Externally-implemented modules for Catala
The problem
In this issue, we assume that Catala has a module system as described in #88. The problem we want to solve is exemplified by #81: we want for Catala programs to rely on abstract scopes and types which cannot be defined or implemented within the limits of the DSL.
Design of an external implementations systems
Syntax
To simplify the implementation, we only allow for whole modules to be externally implemented at a time. Externally implemented modules have to be define in standard .catala* files, except that the first line with the module name should bear:
> Module Foo external
While types and scopes have to be declared in such a file, it is impossible to write any scope usage that might introduce rules or definitions. Modules that use Foo can then use any of the externally implemented types and scopes defined in Foo.
Compilation
When compiling an externally implemented module to a backend like OCaml, the Catala compiler shall create a header file like *.mli or *.h. It is then up to the user to provide a manually-written implementation in the target language.
Intererpreter
See below
Filling out the "Interpreter" part after the design discussion for this issue.
There are essentially two steps to this process. The first one is to i) go over the types introduced by the external .catala* file, then ii) go over the externally-written definitions so as to "make them available" to the Catala interpreter located within the Catala compiler.
The second step is to embed/de-embed interpreter values and pass them to / receive them from externally-implemented definitions.

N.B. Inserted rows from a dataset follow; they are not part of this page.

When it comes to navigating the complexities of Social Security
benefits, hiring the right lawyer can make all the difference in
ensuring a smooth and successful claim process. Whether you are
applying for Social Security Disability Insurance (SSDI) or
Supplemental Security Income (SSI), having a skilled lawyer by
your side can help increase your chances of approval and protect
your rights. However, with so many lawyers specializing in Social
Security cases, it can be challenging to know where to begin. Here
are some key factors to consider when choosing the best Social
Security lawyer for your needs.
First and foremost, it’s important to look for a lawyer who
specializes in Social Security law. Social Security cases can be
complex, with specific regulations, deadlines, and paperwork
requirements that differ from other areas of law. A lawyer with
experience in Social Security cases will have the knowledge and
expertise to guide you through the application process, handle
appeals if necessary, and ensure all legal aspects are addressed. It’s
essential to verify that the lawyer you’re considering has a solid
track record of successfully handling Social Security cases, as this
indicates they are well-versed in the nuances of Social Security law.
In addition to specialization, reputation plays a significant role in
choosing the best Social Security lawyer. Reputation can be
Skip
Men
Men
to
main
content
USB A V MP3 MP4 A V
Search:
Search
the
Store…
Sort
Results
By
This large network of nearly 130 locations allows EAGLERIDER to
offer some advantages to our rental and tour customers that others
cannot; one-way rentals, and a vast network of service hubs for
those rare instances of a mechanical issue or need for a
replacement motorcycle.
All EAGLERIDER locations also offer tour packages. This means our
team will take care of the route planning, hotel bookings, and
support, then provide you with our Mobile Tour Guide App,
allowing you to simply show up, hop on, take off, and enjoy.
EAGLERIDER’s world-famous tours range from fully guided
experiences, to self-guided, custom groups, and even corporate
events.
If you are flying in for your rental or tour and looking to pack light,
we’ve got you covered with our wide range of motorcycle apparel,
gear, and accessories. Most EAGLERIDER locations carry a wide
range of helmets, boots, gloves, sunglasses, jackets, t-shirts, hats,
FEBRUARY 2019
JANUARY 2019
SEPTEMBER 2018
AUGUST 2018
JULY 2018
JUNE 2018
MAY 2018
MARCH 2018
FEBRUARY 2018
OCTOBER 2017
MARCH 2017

External Catala modules written in OCaml, via the interpreter
A first way to go about this is to rely on compiler-libs to perform on-the-fly compilation of the external OCaml files to bytecode, then use the resulting compiled functions from the interpreter. In greater detail:
- Catala processes
foo.catala_enwhich is an external module - Catala emits
foo_types.mliwhich contains only type declarations (although maybe standalone mlis are deprecated, I can't remember precisely) - Catala locates
foo_impl.mlwritten by the user - Catala starts an OCaml interpreter via compiler-libs, processes
foo_types.mlithenfoo_impl.ml, then the user-written functions become available via the OCaml interpreter's environment and can be called from Catala's interpreter
External Catala modules written in OCaml, via compilation and dynlink
To avoid relying on an unstable API such as compiler-libs, one can use instead the regular ocaml compiler... which results in a somewhat heavier process.
Steps 1.-3. remain the same. Then:
4. Catala compiles foo_types.mli to foo_types.cmi; foo_impl.ml tofoo_impl.cmxs using -shared
5. Catala dynlinks foo_impl.cmxs then obtains function pointers to the user-implemented external primitives
The drawbacks are that now, Catala needs to i) locate the "right" ocaml compiler that it was compiled with, ii) fork external commands, iii) perform minimal build system management to make sure the compilation only happens if the mtime of the hand-written files are different, etc. -- there's also a higher risk of segfaults if one updates the OCaml version, but fails to recompile Catala, etc.
Embeddings and de-embeddings
The idea is that within the interpreter, Catala terms are represented as:
type expr =
| IntLit of int
| Record of expr list
Going from the interpreter to a natively-compiled function, a function deembed goes from the deep embedding to a native representation of objects; it has type expr -> Obj.t. Sketch:
let deembed = function
| IntLit x -> Obj.obj x
| Record es -> let r = Obj.create_block (List.length es) in List.iteri (fun i e -> Obj.set_field r i (deembed e)); r
Going from the result of a natively-compiled function, a function embed goes from the native representation to a deeply embedded representation; it has type Obj.t -> typ -> expr where the typ argument is a the interpreter's representation of the external function's return type:
let embed o = function
| Int -> IntLit (Obj.repr o <: int)
| Record ts -> Record (List.mapi (fun i t -> embed (Obj.field o i) t) ts)
I'm not sure this function can be written safely, unless a GADT is introduced to represent the type-safe conversions.
Note : PR #103 already implements part of the embedding/deembedding problem, by providing a sum type runtime_value that already models all the Catala runtime values we want to embed for interoperability with the interpreter.